:: SET OF TASKS ::
1. Transcribe the drawbridge regulation text between "The FEC Railroad Bridge across" and "and recreational vessels.", inclusive.
2. Pick up the New River drawbridge rule after its final sentence and keep writing it.

On November 3, 2015, we published a NPRM entitled Drawbridge Operation Regulation; New River, Fort Lauderdale, FL in the Federal Register (80 FR 67677). We received 234 submissions on the proposed rule.
III. Legal Authority and Need for Rule
The Coast Guard is issuing this rule under the authority of 33 U.S.C. 499.
The FEC Railroad Bridge across the New River, mile 2.5, at Fort Lauderdale, FL is a single leaf bascule bridge. It has a vertical clearance of 4 feet at mean high water in the closed position. Presently, in accordance with 33 CFR 117.5, the FEC Railroad Bridge is required to open on signal for the passage of vessels. Traffic on the waterway includes both commercial and recreational vessels.
Prior to implementing a test deviation on May 18, 2015, the Bridge operated without a tender or monitor. An automated system closed the Bridge when a train approached and reopened the Bridge when a train cleared. The Coast Guard received multiple complaints from mariners because there was no means of obtaining notice of bridge closure times or potential closure duration. The new regulation balances the reasonable needs of waterway traffic on the New River with train traffic moving through condensed population areas in Ft. Lauderdale.
This regulation was developed to accommodate the unique needs of rail transportation in South Florida while balancing the reasonable needs of maritime transportation on the New River. Train schedules at the crossings cannot be precisely scheduled due to unpredictable delays caused by train car loading and vehicular traffic crossing the track. Also, train bridges must be in the down position well in advance of the train's arrival to ensure that it can safely cross the bridge or stop if there are problems with the Bridge.

:: INFORMATION GIVEN ::
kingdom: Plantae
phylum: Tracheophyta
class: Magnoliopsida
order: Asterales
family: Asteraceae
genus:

:: EXPECTED RESPONSES ::
1.
The FEC Railroad Bridge across the New River, mile 2.5, at Fort Lauderdale, FL is a single leaf bascule bridge. It has a vertical clearance of 4 feet at mean high water in the closed position. Presently, in accordance with 33 CFR 117.5, the FEC Railroad Bridge is required to open on signal for the passage of vessels. Traffic on the waterway includes both commercial and recreational vessels.

2.
IV. Discussion of Comments, Changes and the Final Rule
Two hundred thirty-four submissions were received resulting in a total of 319 comments concerning the proposed rule. The total number of comments exceeds the number of submissions because some submissions expressed more than one point in their comment. Of these comments, 39 were in favor of the proposed rule. Forty-nine of the comments expressed opposition to a future rail project, which is not the focus of this regulation, and were not relevant.
Sixty-six comments expressed opposition to the regulation of Bridges other than the Florida East Coast Railway (FEC) Railroad Bridge. This regulation only pertains to the FEC Railroad Bridge over the New River in Fort Lauderdale.
Eleven comments opposed the proposed modification and recommended the Bridge owner provide a train schedule with specified opening times. In respect to a schedule the on-site bridge tender will provide a 12-hour forecast schedule to waterway users upon request. However, scheduling bridge openings is not viable because trains typically experience loading and traffic delays that interfere with the operator's ability to precisely identify an exact time when the train will cross the waterway.
Eighteen comments stated the modification would create unsafe vessel congestion near the Bridge. This regulation allows mariners to communicate with a bridge tender and receive updates on the Bridge's status; thereby relieving congestion that exists with the current schedule.
Sixty-four comments opposed the Bridge being closed 50 percent of the time or 60 minutes at a time. These comments also recommended various minimum time limits for bridge openings. This regulation does not require closing the Bridge 50 percent of the time or for 60 minutes at one time. It sets a maximum time for the Bridge's closure within a two hour period. This regulation authorizes a total combined closure time for any given 120 minute period that will not exceed 60 minutes. Moreover, if a train is not crossing or approaching, the Bridge will remain open. Based on input from the bridge owner and input gathered at Coast Guard public meetings, the Coast Guard determined that it is not a viable option to require minimum time limits for the bridge to be open at one time because trains would have considerable difficulty coordinating passage across the bridge with this schedule. Therefore, this regulation does not adopt alternatives to set minimum time limits for Bridge openings. Vessels can transit at all times that trains are not crossing.
Thirteen comments expressed concern that the modification would hinder emergency vessels from responding. This regulation requires the Bridge to open immediately for emergency vessels to pass.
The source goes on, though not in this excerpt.